Growing concerns for human rights helped fuel these resettlement efforts and also spurred the passage of the 1980 Refugee Act. The act defined refugees broadly as victims of persecution (not just Communist persecution), raised the annual ceilings for refugee admittance, reserved spots for asylees (those who applied for protection after entering the US), and expanded resettlement programs. But not all refugees seemed to qualify. Under the Reagan administration of the 1980s, those fleeing violence in Haiti and Central America—countries whose leaders were aligned with the US—were still turned away. Some Haitians successfully claimed refugee status beginning in the 1990s, but appeals by Central Americans fleeing gang violence have often been denied.
The End of the Cold War and 9/11
With the end of the Cold War, refugee admissions began to decline in the 1990s. Those who did qualify came from a larger number of countries, many of them riven by new forces of ethnic nationalism and religious conflict that grew in the aftermath of the Cold War. In Boston, new arrivals from the Balkans came to escape the wars and ethnic cleansing unleashed by the breakup of Yugoslavia. Political instability and tribal tensions also grew in Africa, and a growing number of refugees came to Boston from Somalia, Liberia, Ethiopia, and Central Africa.

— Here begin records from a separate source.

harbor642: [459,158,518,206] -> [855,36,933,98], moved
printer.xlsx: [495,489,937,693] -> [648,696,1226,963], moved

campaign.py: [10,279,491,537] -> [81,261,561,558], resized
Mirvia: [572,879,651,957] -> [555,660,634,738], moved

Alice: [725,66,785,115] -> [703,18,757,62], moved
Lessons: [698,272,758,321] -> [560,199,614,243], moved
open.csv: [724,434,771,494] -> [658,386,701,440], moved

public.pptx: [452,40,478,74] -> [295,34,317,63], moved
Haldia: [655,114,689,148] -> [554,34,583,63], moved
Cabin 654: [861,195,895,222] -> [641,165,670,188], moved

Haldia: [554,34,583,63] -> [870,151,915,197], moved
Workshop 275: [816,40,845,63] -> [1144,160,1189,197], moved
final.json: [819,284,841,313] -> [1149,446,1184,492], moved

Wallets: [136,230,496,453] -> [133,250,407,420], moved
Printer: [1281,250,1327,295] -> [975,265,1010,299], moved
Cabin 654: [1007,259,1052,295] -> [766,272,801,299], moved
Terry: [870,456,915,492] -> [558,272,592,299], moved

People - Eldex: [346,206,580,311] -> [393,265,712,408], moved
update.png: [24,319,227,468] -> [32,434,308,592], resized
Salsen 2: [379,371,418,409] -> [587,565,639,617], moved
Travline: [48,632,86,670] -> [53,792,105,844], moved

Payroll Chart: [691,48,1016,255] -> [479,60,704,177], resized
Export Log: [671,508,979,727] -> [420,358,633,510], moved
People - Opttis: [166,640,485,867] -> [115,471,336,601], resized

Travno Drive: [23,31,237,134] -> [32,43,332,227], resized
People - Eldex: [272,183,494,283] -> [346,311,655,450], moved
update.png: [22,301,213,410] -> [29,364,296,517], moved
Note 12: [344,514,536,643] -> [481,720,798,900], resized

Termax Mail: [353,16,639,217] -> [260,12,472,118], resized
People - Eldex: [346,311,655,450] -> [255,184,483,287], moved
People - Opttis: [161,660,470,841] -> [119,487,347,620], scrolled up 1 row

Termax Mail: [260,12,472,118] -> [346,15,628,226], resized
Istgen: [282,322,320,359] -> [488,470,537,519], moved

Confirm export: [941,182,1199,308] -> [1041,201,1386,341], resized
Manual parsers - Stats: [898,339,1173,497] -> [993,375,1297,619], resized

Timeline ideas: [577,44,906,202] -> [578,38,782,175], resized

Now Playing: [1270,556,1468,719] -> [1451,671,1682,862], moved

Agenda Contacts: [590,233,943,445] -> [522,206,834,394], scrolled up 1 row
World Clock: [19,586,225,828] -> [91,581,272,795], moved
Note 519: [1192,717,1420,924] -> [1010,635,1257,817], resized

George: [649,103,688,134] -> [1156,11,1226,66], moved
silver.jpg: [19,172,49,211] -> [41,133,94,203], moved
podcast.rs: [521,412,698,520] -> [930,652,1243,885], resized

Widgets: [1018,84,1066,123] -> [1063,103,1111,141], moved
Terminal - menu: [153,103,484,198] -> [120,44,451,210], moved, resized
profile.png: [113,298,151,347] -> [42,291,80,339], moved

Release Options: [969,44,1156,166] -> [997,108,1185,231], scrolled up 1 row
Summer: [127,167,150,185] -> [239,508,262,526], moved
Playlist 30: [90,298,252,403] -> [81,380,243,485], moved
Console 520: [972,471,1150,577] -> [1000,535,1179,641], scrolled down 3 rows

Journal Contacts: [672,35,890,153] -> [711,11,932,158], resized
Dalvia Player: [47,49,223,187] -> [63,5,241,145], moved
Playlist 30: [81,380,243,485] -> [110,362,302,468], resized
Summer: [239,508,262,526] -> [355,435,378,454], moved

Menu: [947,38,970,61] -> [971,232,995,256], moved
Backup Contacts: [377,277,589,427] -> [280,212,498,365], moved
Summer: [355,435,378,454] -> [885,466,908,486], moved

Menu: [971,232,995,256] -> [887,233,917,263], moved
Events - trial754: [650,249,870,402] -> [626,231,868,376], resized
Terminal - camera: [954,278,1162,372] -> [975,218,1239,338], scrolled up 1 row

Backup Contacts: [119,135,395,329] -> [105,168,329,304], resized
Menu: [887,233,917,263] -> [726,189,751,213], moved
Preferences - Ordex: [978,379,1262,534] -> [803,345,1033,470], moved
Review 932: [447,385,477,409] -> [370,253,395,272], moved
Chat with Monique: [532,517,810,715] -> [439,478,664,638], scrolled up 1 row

The terrorist attacks on the World Trade Center on 9/11 stoked widespread public fear and growing anti-Muslim sentiment as well as bringing a severe reduction in refugee admissions. Soon, however, the prolonged fighting and devastation of the US-led war in Iraq brought more than five thousand Iraqis to Massachusetts. At the same time, ethnic and religious repression in Bhutan and Myanmar likewise sent a stream of Lhotshampas (ethnic Nepalis from Bhutan) and Rohingya (a Muslim minority group in Myanmar) to the Boston area. Beginning in 2011, a civil war in Syria also brought several hundred displaced Syrians to the state.
Unlike the earlier refugees, however, recent newcomers are more likely to be resettled in other parts of the state. High rents and a tight housing market have made Boston a less suitable place for refugees to start a new life.
President Donald Trump’s bans on travel from several majority Muslim countries severely limited those refugees’ ability to enter the US after 2016, while his administration reduced the overall number of refugee admissions. And beginning in 2020, the Covid-19 pandemic –accompanied by border closures and a sharp decline in global air travel–produced unprecedented low levels of immigrant and refugee arrivals. Migration slowly resumed in mid-2021, but stricter policies governing the admittance of those seeking asylum created a vast backlog of cases. Although President Joseph Biden attempted retain the policy of requiring asylees to apply for asylum prior to entering the US, a federal judge rejected it in 2023. Since then, refugee and asylee entries have swelled, creating challenges for many city and state leaders to aid and house the new arrivals.